#### [ASSIGNMENT]
Could you reproduce word for word the lines of the records that run from the line containing "之后就是通过tar命令将压缩包解压缩到/usr/lib/jvm之下。" through the end of the records, including both the starting line and the final line?

══ RECORD SET

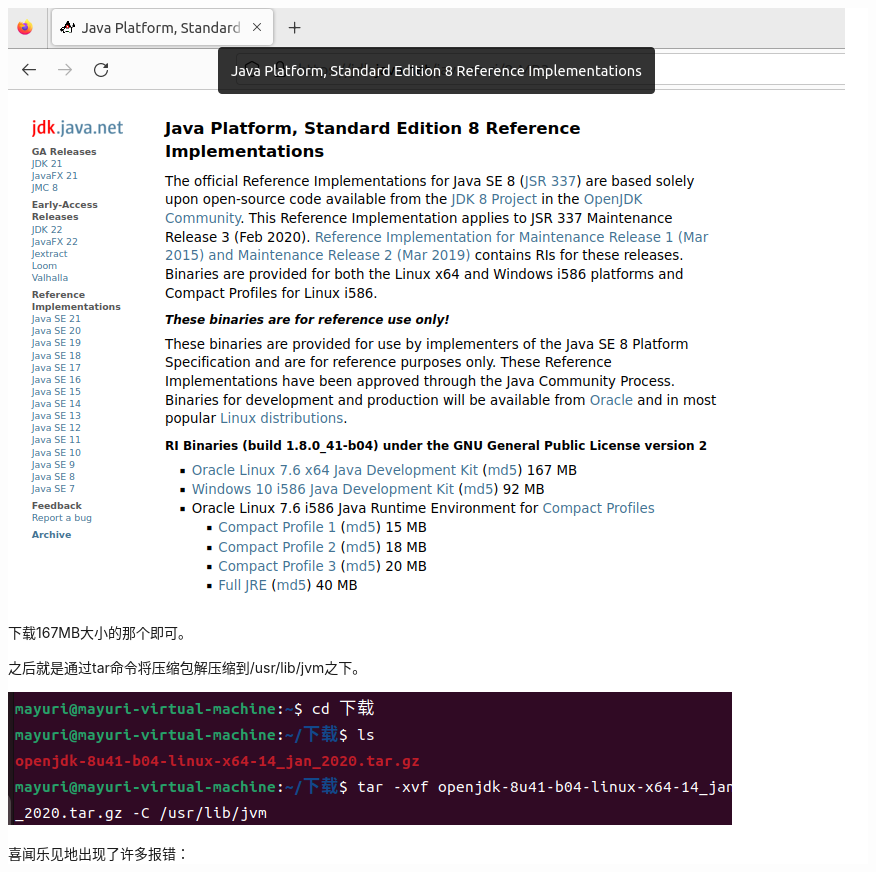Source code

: ![](images/UB9iau0JvFi2xvTgBIL7RthDQ6xQr87KDFhXtwb9tb0=.png)

下载167MB大小的那个即可。

之后就是通过tar命令将压缩包解压缩到/usr/lib/jvm之下。

![](images/qUqTGR_s0vGtnPLK5PeuXM7LPDXaehG3FYIVHCK46DY=.png)

喜闻乐见地出现了许多报错：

════

#### [RESPONSE AREA]
之后就是通过tar命令将压缩包解压缩到/usr/lib/jvm之下。

![](images/qUqTGR_s0vGtnPLK5PeuXM7LPDXaehG3FYIVHCK46DY=.png)

喜闻乐见地出现了许多报错：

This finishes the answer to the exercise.